Turn the Power Off
Before performing any kind of maintenance or cleaning, make sure to shut off the power to the unit. You can turn off the unit by switching off the power at the electrical circuit. The circuit usually has a plastic or metal lid.
Shutting the unit off ensures it won’t turn on when you’re working with it. This also prevents the unit from starting on a warm winter day, which could lead to water forming in the unit, freezing overnight, and causing internal damage.
*We recommend contacting an HVAC technician to perform any maintenance or repairs.
Clean Your Condenser
Clear any dirt, dust, and debris from around the condenser. This includes twigs, leaves, plastic wrappers, and grass clippings. After shutting off the power to the unit, a professional may wash away dirt, bugs, and other debris with potential to clog the unit.
Cover the Unit
Many units were designed to withstand extreme weather so this topic remains hotly debated, but you can choose to cover your unit during the winter. This helps keep out snow, rain, and ice that may cause damage.

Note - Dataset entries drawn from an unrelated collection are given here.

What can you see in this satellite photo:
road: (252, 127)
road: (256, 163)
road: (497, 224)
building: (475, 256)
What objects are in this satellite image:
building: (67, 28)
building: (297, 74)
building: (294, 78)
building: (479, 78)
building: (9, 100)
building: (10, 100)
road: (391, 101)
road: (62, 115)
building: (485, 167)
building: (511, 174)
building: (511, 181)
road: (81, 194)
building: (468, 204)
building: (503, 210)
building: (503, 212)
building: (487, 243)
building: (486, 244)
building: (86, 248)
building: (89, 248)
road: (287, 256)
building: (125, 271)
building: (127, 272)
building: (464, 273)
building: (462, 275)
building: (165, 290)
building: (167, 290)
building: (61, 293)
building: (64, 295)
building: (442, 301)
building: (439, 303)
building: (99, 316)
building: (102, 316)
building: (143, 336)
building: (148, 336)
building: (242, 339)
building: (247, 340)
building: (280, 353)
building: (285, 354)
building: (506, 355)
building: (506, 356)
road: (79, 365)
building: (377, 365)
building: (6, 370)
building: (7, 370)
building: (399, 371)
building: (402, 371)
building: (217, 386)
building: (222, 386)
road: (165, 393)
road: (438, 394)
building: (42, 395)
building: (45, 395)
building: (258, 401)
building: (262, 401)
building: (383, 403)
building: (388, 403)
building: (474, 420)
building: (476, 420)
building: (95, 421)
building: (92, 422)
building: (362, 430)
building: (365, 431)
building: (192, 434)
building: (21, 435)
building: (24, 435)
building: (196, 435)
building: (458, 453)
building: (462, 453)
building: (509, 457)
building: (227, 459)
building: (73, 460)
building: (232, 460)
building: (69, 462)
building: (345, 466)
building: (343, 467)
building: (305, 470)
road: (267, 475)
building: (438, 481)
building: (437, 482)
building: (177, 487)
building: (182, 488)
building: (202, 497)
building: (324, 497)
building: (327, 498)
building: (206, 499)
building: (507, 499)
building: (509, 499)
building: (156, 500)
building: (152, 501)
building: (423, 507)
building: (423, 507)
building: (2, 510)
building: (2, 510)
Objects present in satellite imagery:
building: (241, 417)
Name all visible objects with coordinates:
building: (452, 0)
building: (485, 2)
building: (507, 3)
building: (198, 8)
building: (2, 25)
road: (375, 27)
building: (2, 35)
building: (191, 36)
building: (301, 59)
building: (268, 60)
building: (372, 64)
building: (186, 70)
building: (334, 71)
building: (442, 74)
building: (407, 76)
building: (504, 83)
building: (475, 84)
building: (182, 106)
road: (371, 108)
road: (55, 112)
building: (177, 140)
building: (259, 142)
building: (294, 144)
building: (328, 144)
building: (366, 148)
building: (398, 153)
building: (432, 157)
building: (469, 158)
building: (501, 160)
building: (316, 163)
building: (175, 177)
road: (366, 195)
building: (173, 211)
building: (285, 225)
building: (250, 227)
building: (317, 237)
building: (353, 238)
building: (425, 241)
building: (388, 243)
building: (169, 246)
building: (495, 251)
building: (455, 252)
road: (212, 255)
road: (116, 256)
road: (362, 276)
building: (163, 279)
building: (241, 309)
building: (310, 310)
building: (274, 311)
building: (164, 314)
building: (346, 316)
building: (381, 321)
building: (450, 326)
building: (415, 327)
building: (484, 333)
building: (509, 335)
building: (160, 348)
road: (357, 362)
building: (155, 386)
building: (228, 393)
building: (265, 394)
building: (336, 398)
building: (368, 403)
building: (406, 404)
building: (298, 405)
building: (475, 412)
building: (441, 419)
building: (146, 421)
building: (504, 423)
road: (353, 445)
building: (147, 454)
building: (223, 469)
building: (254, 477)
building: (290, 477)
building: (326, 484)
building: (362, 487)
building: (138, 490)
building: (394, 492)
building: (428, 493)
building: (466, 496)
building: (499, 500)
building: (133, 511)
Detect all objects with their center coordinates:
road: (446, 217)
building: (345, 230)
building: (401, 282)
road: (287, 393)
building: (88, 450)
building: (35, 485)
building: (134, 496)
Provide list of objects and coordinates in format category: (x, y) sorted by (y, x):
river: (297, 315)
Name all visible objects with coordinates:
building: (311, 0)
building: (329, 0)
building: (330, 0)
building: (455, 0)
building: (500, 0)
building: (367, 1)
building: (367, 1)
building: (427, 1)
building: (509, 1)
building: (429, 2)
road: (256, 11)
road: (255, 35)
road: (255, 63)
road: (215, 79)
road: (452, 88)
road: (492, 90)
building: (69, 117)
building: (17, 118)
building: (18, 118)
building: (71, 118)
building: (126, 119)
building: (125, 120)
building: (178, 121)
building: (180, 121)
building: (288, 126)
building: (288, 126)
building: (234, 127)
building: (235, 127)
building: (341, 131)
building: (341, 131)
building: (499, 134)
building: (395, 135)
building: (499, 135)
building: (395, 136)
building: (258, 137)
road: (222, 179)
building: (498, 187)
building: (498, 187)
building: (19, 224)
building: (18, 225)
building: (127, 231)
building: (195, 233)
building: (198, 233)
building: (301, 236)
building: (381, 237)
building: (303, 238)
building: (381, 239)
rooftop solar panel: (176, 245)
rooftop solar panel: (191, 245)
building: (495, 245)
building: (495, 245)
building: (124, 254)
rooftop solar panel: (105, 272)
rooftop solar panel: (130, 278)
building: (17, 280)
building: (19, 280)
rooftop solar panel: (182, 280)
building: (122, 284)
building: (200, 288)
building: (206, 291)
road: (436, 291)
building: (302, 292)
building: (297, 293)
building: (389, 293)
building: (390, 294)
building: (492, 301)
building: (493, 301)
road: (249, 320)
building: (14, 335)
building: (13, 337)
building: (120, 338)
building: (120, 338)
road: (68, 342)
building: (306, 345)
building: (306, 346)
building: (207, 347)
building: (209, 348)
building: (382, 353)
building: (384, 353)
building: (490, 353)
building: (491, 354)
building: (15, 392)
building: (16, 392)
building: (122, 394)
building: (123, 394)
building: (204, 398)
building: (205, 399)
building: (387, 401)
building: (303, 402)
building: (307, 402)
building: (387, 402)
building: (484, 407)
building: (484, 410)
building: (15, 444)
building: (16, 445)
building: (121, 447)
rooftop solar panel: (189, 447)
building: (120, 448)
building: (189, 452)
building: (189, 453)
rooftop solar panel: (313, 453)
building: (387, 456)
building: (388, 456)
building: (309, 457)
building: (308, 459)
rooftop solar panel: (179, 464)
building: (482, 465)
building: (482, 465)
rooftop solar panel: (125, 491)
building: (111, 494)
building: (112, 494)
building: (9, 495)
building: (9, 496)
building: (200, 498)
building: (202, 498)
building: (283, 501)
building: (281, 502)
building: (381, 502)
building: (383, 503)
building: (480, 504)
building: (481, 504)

Many manufacturers design covers just for this purpose but tread lightly. Often, animals can hibernate in the cover, and condensation or moisture can form. This can lead to rust or corrosion and cause damage.
Instead, cover only the top of the condenser to prevent falling ice, snow, hail, or other precipitation from getting inside. Choose a cover that allows the system to breath and won’t trap in moisture.
Check the Unit
During the winter, make sure to check the unit weekly. Clear any snow or ice that accumulates. Check for any debris inside the unit like branches, leaves, and animal nests. Remove any debris around the unit and adjust the cover as needed.